Looking farther ahead, the Third Mainland Bridge meandered in its majesty with traffic flowing fast and free to the island while standing still on the other lanes leading to the mainland.
One could not but remember that one’s idea about Makoko only emanated from looking down at the shacks from the heights of the Third Mainland Bridge.
Lagos advertises itself as the “Centre of Excellence” but the neglect of Makoko belies such honorifics for the city by the lagoon.
The Makoko slum which had been in existence since the 18th Century has never ever been counted in the country’s census. The 500,000-odd inhabitants can hardly ever count on any governmental welfare except repeated plans to evict the masses so that the rich can construct magnificent waterfront edifices in their place.
Thus far the residents of Makoko have somehow survived the sad eviction that was the lot of Maroko during the military regime of Colonel Raji Rasaki.
It was in solidarity with Makoko against forced eviction that we made the trip to watch the documentary Dear Mandela, a film that won the coveted Best South African Documentary at the Durban International Film Festival.
The documentary had thus far been screened in 40 countries, and has been translated into 12 languages.
Dear Mandela was then on a Nigerian tour facilitated by Amnesty International Nigeria, Ford Foundation and CMAP as part of a cultural exchange programme.

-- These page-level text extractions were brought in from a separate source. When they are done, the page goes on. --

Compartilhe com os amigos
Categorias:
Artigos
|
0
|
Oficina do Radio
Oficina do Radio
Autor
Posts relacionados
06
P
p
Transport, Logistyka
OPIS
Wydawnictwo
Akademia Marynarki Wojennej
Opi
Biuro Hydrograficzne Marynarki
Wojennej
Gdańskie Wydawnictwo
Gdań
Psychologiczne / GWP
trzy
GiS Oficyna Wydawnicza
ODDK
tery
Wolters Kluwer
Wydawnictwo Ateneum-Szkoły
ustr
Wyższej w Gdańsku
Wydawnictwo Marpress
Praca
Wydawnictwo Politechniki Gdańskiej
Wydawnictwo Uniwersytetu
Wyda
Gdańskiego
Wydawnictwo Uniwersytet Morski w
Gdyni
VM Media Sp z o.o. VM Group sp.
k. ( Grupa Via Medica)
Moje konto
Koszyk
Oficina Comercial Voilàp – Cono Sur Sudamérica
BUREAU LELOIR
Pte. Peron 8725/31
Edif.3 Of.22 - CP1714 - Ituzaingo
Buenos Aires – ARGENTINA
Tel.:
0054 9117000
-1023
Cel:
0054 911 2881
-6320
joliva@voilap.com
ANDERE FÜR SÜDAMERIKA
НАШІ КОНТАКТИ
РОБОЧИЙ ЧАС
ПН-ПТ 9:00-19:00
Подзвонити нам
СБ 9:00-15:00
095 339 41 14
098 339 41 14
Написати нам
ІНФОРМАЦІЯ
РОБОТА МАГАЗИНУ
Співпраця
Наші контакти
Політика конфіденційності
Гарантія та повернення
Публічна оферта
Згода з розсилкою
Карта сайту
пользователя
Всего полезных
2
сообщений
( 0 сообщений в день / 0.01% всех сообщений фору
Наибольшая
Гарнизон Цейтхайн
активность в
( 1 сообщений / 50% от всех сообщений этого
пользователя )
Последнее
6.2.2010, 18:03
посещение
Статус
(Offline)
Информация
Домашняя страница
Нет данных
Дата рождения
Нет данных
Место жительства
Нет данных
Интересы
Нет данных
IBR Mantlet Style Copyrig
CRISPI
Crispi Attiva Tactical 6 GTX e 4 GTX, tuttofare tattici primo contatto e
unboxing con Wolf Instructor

The Dear Mandela project was aimed at raising “awareness about housing rights’ issues and forced evictions as well as their impact on lives while telling the stories of communities struggling with this gross violation of their human rights.”
Astutely directed by Dara Kell & Christopher Nizza, Dear Mandela traces three friends who refuse to be moved from their shack in Durban’s vast shantytowns when the South African government undertakes the so-called programme of “eradicate the slums” which entailed evicting shack dwellers far outside the city.
The Nigerian version of Dear Mandela is rendered in Pidgin with short video modules.
There was also a screening of the documentary on the building of the floating school via the rebel architecture of Kunle Adeyemi.
It was the big canoe bearing the cinema screen that ferried all of us out of the Makoko floating school into the dead-end of the Makoko slum proper.
Then we all moved into Yaba mainland of Lagos, the so-called Centre of Excellence.